Le soleil ayant tourné, il régnait une lumière pâle, celle du jour mêlée au reflet du ciel sur la mer, au pied du promontoire. Une lueur douce, neutre, transparente, où les deux magiciennes passaient avec la discrétion de fantômes accoutumés à ne pas être perçus par le regard des humains.

Puis elles revinrent vers Angélique, et Ruth rangea sa baguette avec des gestes précis de ménagère dans le sac que la bohémienne, promptement relevée, lui tendait.

– Alors ? interrogea Angélique.

– Alors rien ! dit Ruth en secouant la tête.

– Rien ! répéta Angélique. Et pourtant, elle a vécu ici. Comment expliquez-vous cela ?

Ruth se tourna vers Nômie.

– Le chat a tout pris, déclara celle-ci en ouvrant les mains d'un geste qui signifiait : c'est ainsi.

– Le chat ?

– N'était-il pas là ?

– En effet...

Et c'était même ce jour-là qu'il était apparu, sire chat, qui se promenait aujourd'hui, solennel et bien fourré, par les chemins de Gouldsboro. Il n'était alors qu'un misérable petit chat de navire, pas plus grand que la main du mousse qui avait dû le jeter au rivage parmi les flaques. Soudain, Angélique assise au chevet d'Ambroisine l'avait vu, là, contre sa jupe, comme surgi du plancher, si faible, étique et vacillant sur ses pattes grêles qu'il n'avait plus la force de miauler. Il la fixait de ses yeux dilatés avec une telle expression d'attente si pleine d'espoir et de confiance. Elle l'avait pris contre elle pour le réchauffer, le soigner.

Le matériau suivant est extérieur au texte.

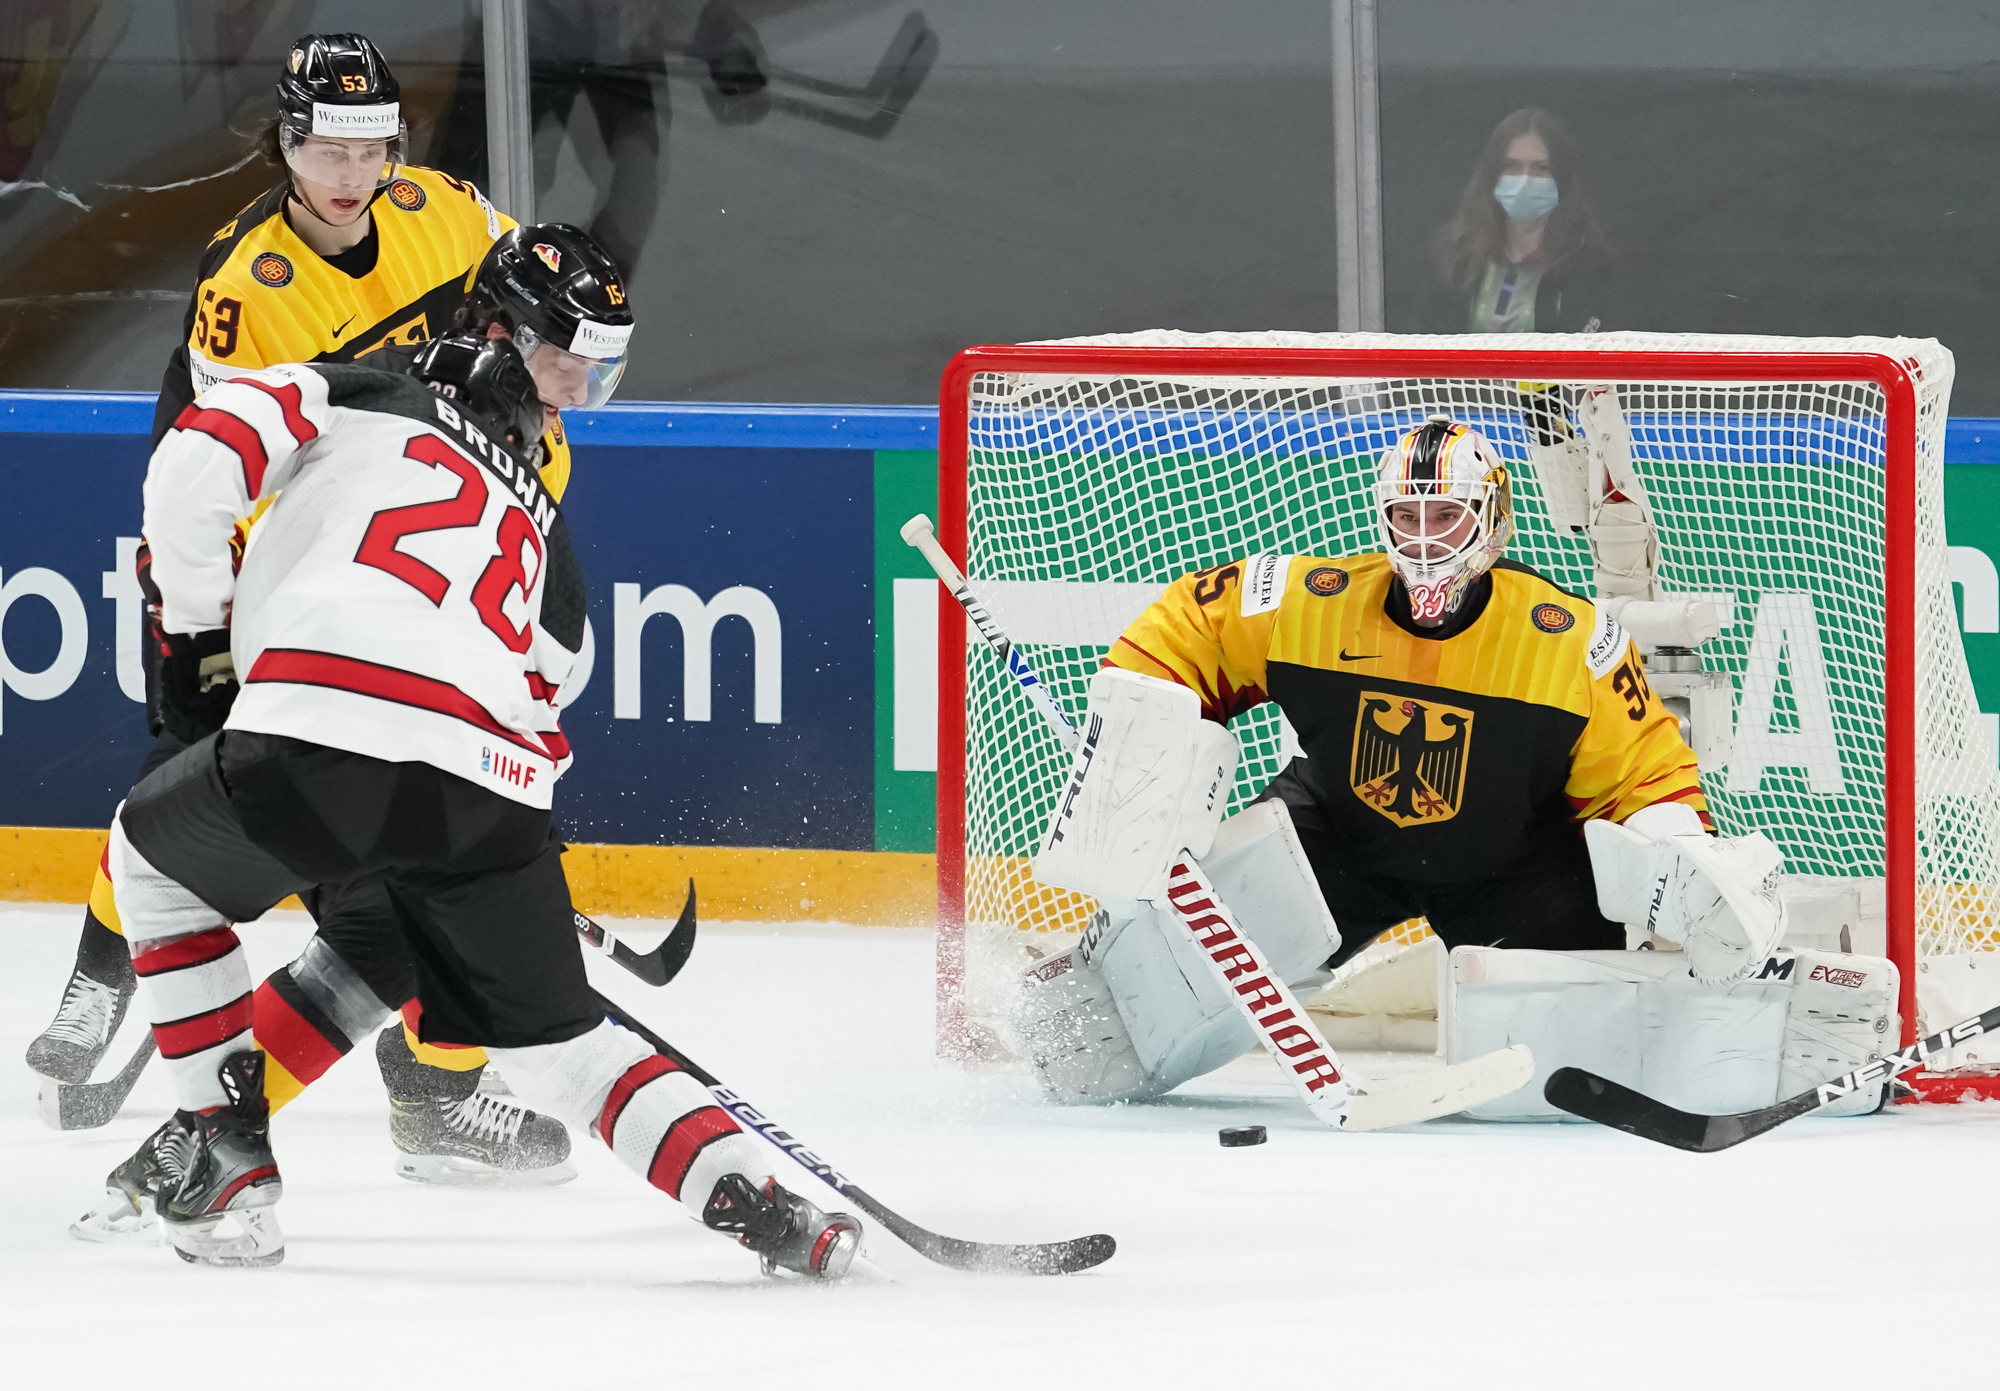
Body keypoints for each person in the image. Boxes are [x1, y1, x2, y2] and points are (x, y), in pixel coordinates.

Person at [97, 332, 861, 1277]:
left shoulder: (365, 393)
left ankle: (223, 1151)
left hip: (320, 730)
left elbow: (201, 449)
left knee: (150, 860)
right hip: (491, 788)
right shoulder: (544, 519)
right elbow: (559, 672)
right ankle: (766, 1206)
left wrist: (195, 626)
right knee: (564, 1054)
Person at [27, 31, 617, 1187]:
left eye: (372, 146)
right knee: (209, 761)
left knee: (427, 804)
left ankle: (431, 1085)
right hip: (293, 524)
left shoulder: (446, 209)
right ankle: (108, 970)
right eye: (327, 147)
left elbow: (528, 317)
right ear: (284, 144)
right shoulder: (251, 289)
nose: (351, 172)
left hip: (434, 503)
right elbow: (256, 465)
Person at [1014, 415, 1796, 1108]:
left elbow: (1647, 771)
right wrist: (1140, 739)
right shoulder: (1312, 599)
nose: (1425, 536)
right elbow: (1186, 625)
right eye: (1406, 514)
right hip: (1337, 842)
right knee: (1139, 1015)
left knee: (1560, 1077)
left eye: (1447, 514)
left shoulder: (1569, 639)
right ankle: (1056, 1010)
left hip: (1518, 867)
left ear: (1491, 520)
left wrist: (1683, 855)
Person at [1422, 107, 1614, 334]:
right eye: (1511, 166)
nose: (1525, 180)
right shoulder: (1454, 255)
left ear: (1562, 178)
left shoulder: (1590, 266)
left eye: (1541, 168)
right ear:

Sire chat ! Petit génie du bien. Envoyé pour prendre le mal...

– Pourquoi nous regardes-tu ainsi ? demanda Ruth. Nous savons si peu de choses des mystères qui escortent les humains. Plus d'êtres que tu ne crois vivent avec des pouvoirs secrets et beaucoup plus devraient le savoir. Tant de forces et tant de trésors qui nous furent dévolus se perdent de nos jours. Mais c'est le rôle et le but de Satan que de priver l'homme de ses dons mystiques et d'éloigner de lui les secours divins.